O resultado mostra que a Revolução Cidadã, movimento criado por Rafael Correa ao assumir o poder, seguirá em curso com Lenín Moreno, candidato de nome emblemático e inspirador para os progressistas, socialistas e comunistas da América Latina.
Mais do que apenas uma marca, a denominada Revolução Cidadã iniciada em 2007 obteve resultados notáveis. Em 10 anos, mais de 2 milhões de pessoas saíram da extrema pobreza no país, o que significa cerca de 13% da população equatoriana. Com sua economia baseada na exploração e comercialização do petróleo, o Equador vivenciou uma das maiores experiências de aproveitamento de recursos do combustível fóssil para aplacar problemas sociais e investir em questões crônicas do atraso do desenvolvimento do país, como o acesso à educação. De certa forma, o Equador inspirou o Brasil quando a presidenta Dilma Rousseff determinou a aplicação dos recursos oriundos do pré-sal em investimentos nas áreas de saúde e educação, processo sustado com o impeachment e a posse do governo de Michel Temer.

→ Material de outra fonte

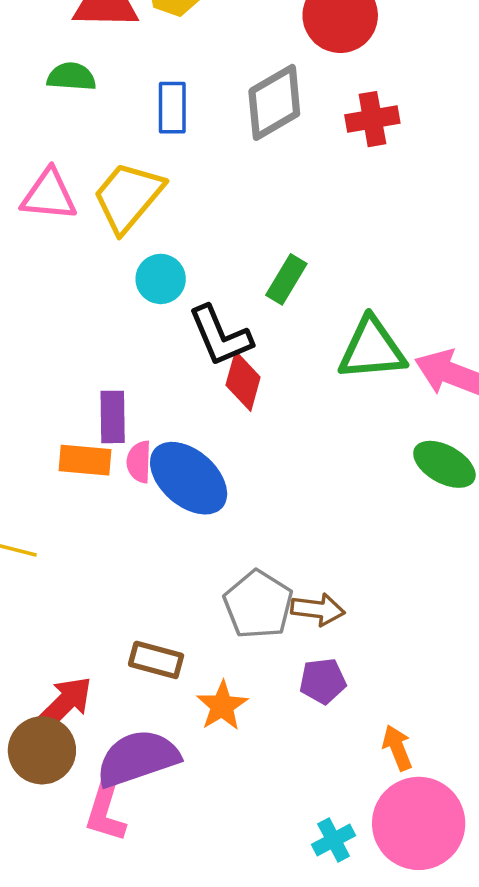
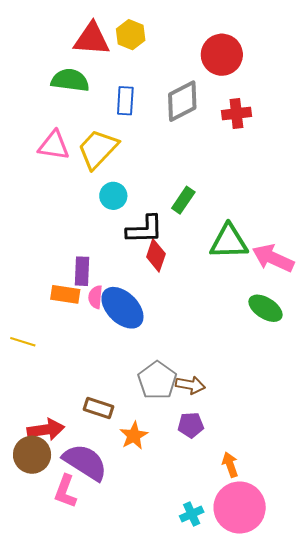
green semicircle: (71, 77) -> (70, 80), size x1.4
black L-shape: (220, 336) -> (145, 229), turned -72
red arrow: (64, 704) -> (46, 430), turned 33
purple semicircle: (138, 758) -> (85, 462), turned 48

Além do êxito social, a soberania do país foi garantida com o fechamento da base estadunidense de Manta, passo decisivo para que o país assumisse o controle do petróleo. Esta medida despertou a fúria dos mesmos grupos de sempre, capitalistas, banqueiros, grandes grupos transnacionais e a imprensa de plantão, que tratou de fustigar Correa e depreciá-lo, como nos áureos tempos da Guerra Fria, chamando-o pejorativamente de “comunista” que pretendia transformar Equador na nova Cuba. O mesmo discurso anacrônico que, por sinal, foi visto pelas hordas de paneleiros no Brasil durante a consumação do golpe.
A vitória de Lenín é emblemática no sentido de mostrar um dos maiores significados políticos dos projetos vitoriosos das esquerdas em todo o continente: o acesso das minorias ao sistema político, sempre fechado aos homens brancos e ricos. Primeiro presidente cadeirante eleito na América do Sul, Lenín Moreno é mais um sinal de que qualquer cidadão pode chegar ao cargo máximo de seu país, tal qual Dilma Rousseff e Lula no Brasil, Cristina Kirchner na Argentina e Evo Morales na Bolívia.

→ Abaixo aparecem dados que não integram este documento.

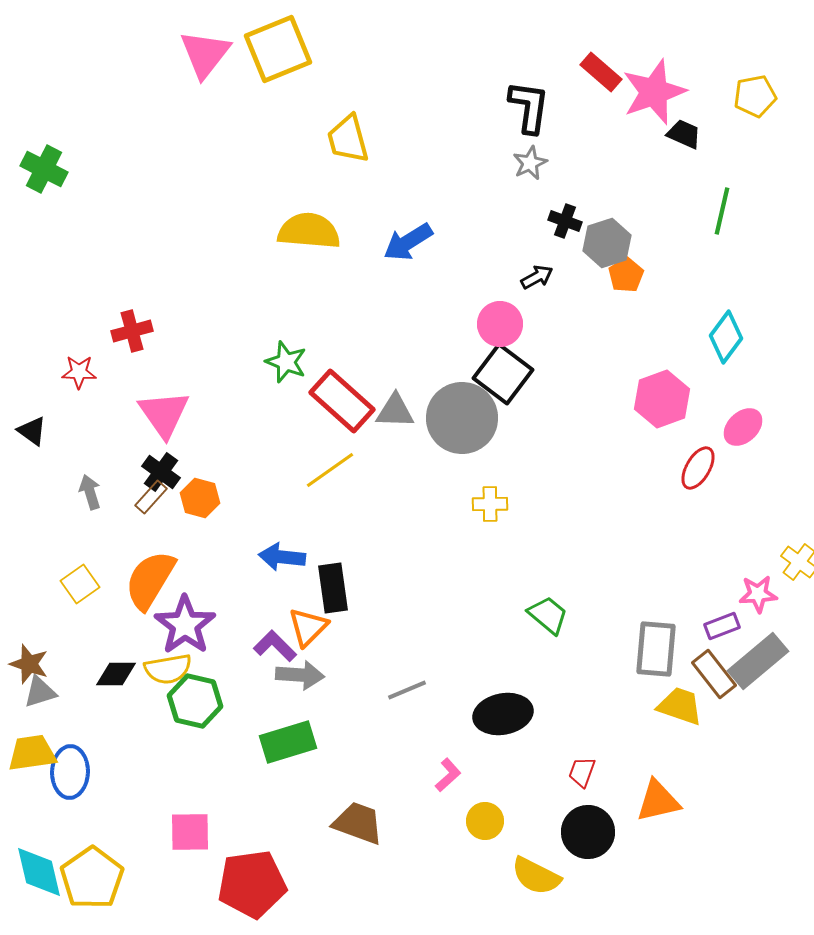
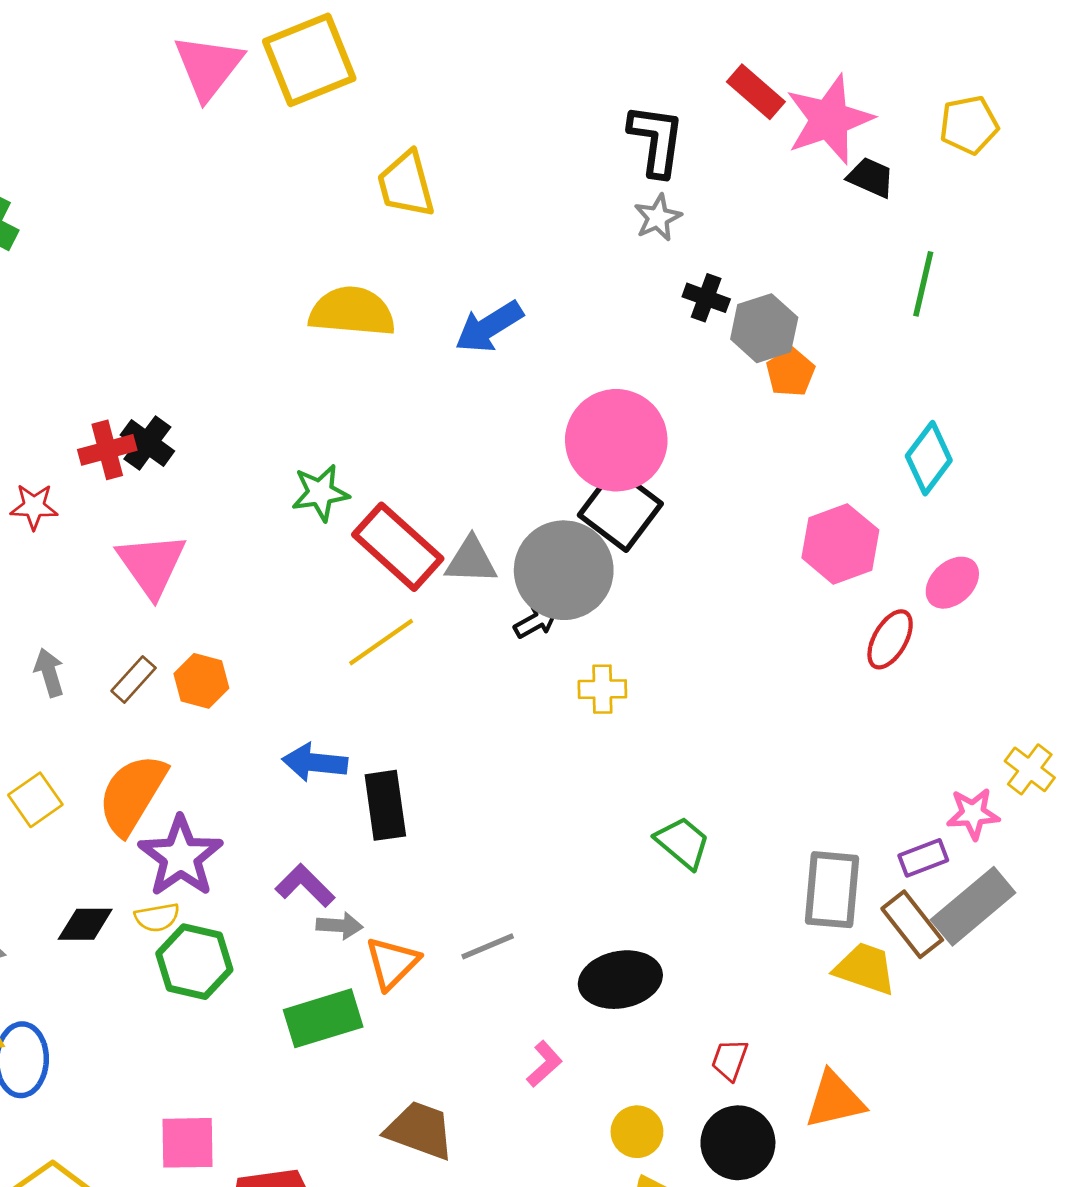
black arrow: (537, 277) -> (536, 621), moved
pink circle: (500, 324) -> (616, 440), size x1.6
green star: (286, 362) -> (320, 493), turned -30
black cross: (161, 472) -> (147, 443), moved
orange triangle: (308, 627) -> (392, 963), moved
yellow semicircle: (168, 669) -> (157, 917), size x0.7
gray arrow: (300, 675) -> (340, 926), size x0.7
yellow circle: (485, 821) -> (637, 1132), moved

Há de se ressaltar também que a continuidade da Revolução Cidadã é sinal inequívoco que a esquerda vive e tem condições de apresentar programas de governo que mantenham conquistas estabelecidas e avancem em pontos considerados necessários para a consolidação de processos de democratização do Estado, com maior participação popular nos núcleos decisórios de poder político e econômico. Ainda que a margem da vitória tenha sido estreita, a esquerda é competitiva eleitoralmente, ao contrário do que articulistas a serviço dos interesses dos donos da grande imprensa tentam nos fazer crer.

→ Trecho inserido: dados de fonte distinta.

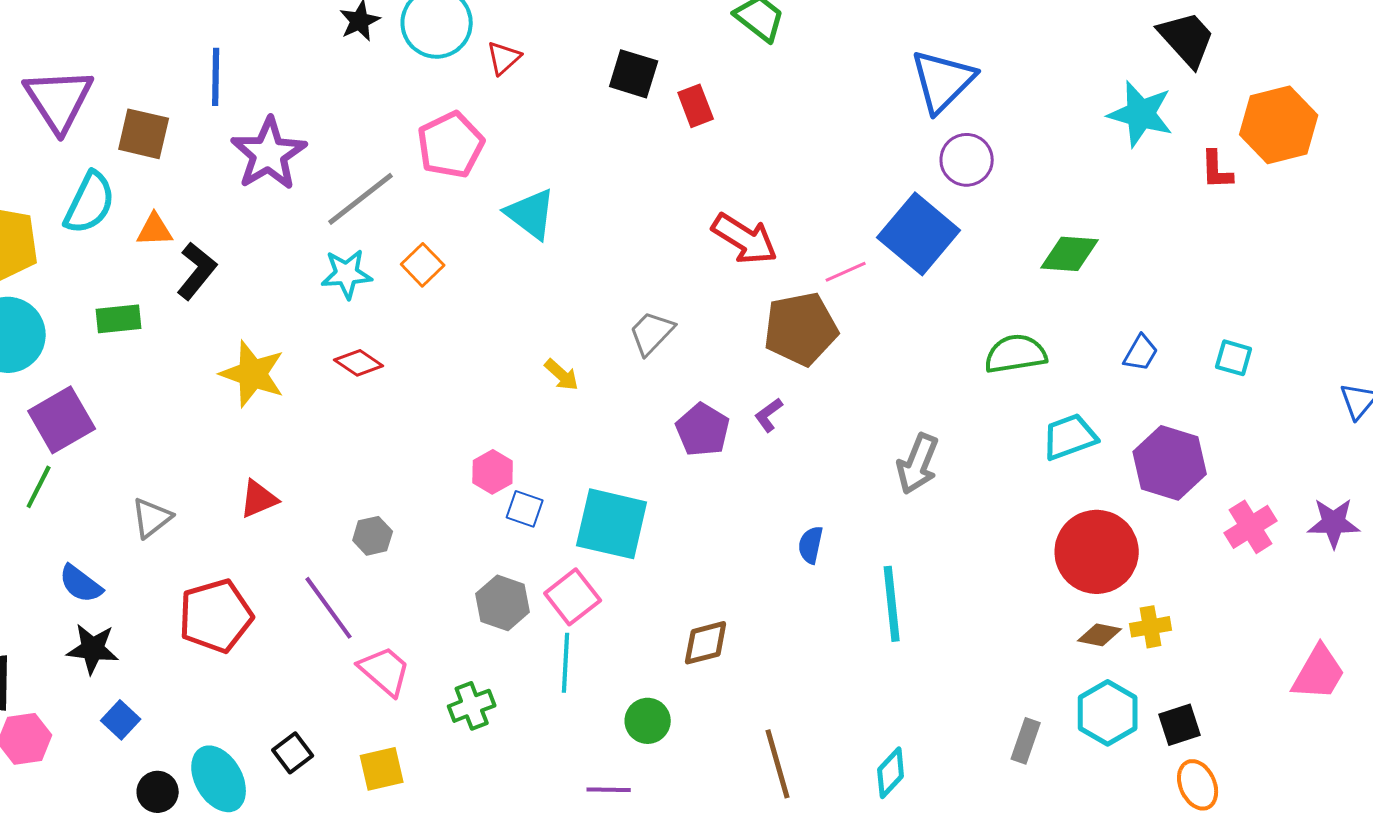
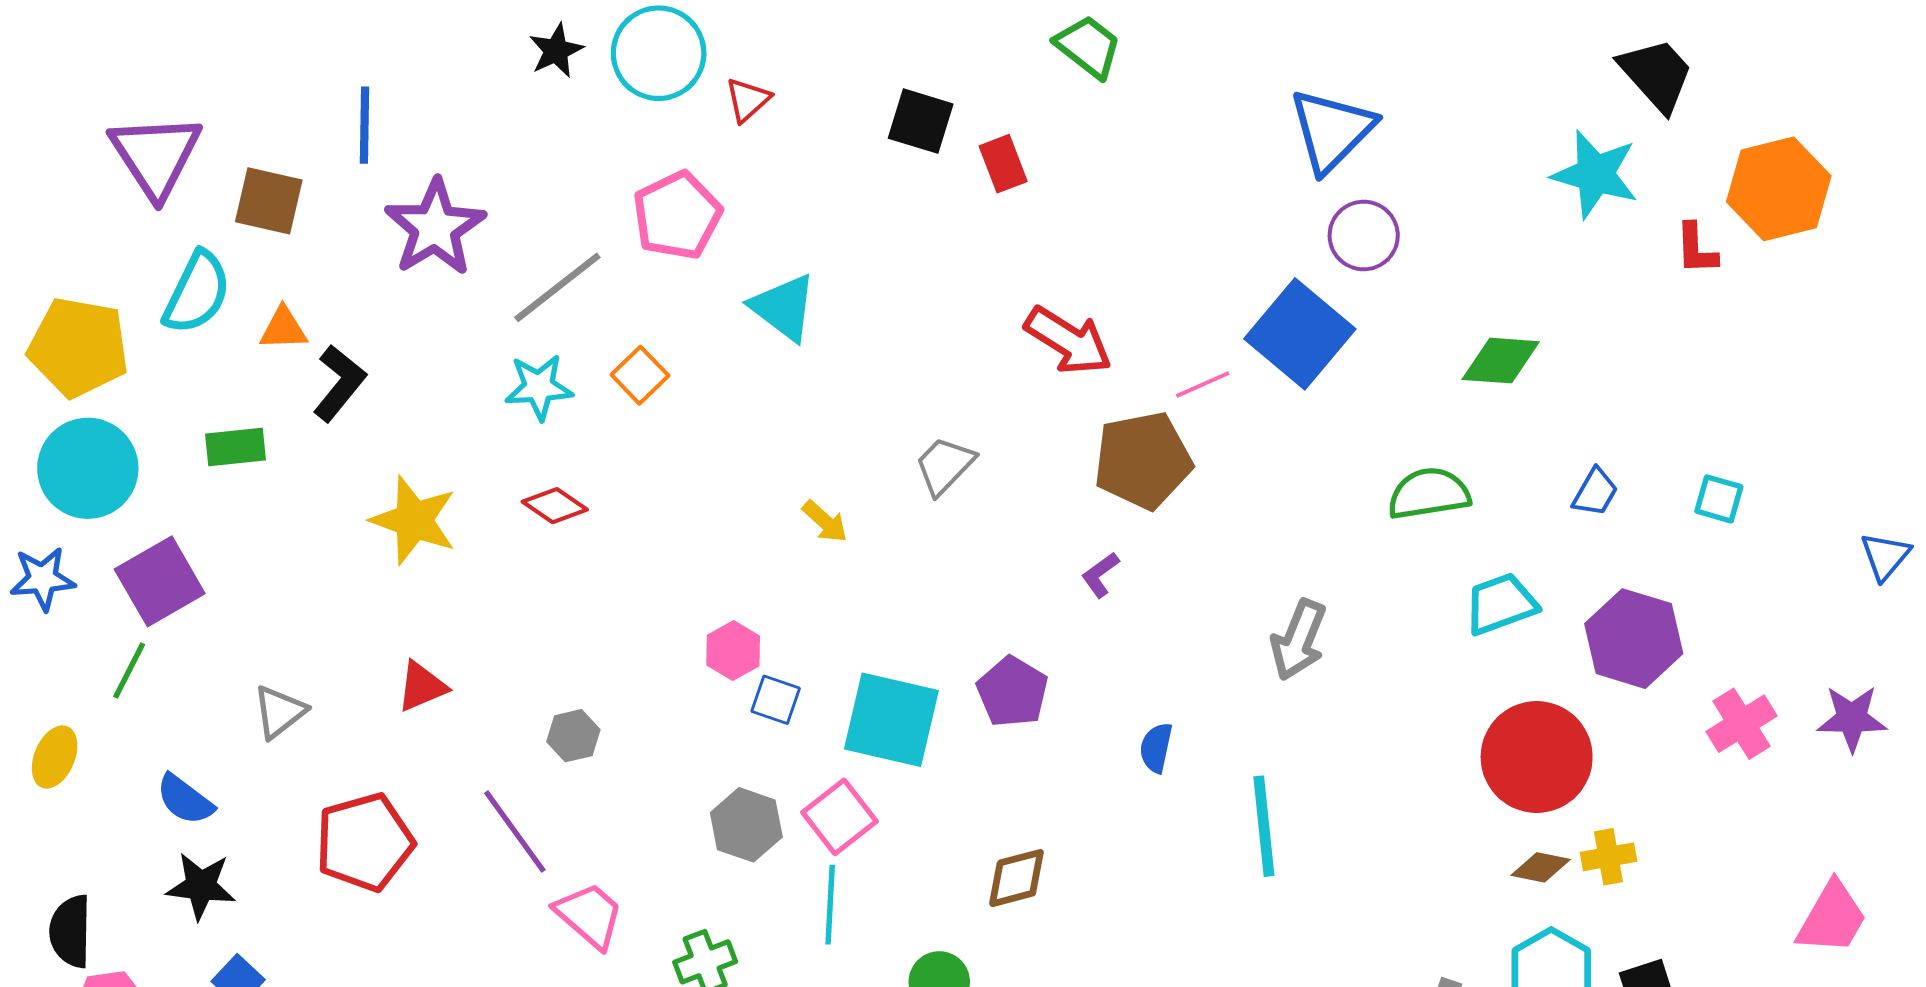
purple pentagon: (703, 430) -> (1012, 692), moved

Por outro lado, a direita derrotada nas urnas dá sinais que está conectada ao que seus pares fizeram em outros países. Guillermo Lasso, imitando seu colega de reacionarismo Aécio Neves no Brasil, não somente não reconheceu a vitória de Lenín Moreno como vem defendendo que o resultado foi fraudado, criando instabilidades políticas, conclamando seus apoiadores a desobedecerem as regras constitucionais e buscando inviabilizar por meio das instituições o resultado eleitoral. Essa cartilha, aplicada sem êxito imediato em 2014 no Brasil, mas que pavimentou o caminho para o golpe em 2016, deve ser repelida imediatamente, de preferência nas ruas, pelo povo equatoriano.
A América do Sul vive tempos de resistência. Que a vitória de Lenin nos inspire a construí-la coletivamente e em sintonia com os demais povos latino-americanos.
*Leonardo Aragão é jornalista graduado pela PUC-SP e especialista em gestão pública pela Unicamp. Foi assessor para a Participação Social no governo da presidenta Dilma Rousseff e atualmente está na Comissão de Direitos Humanos e Minorias da Câmara dos Deputados.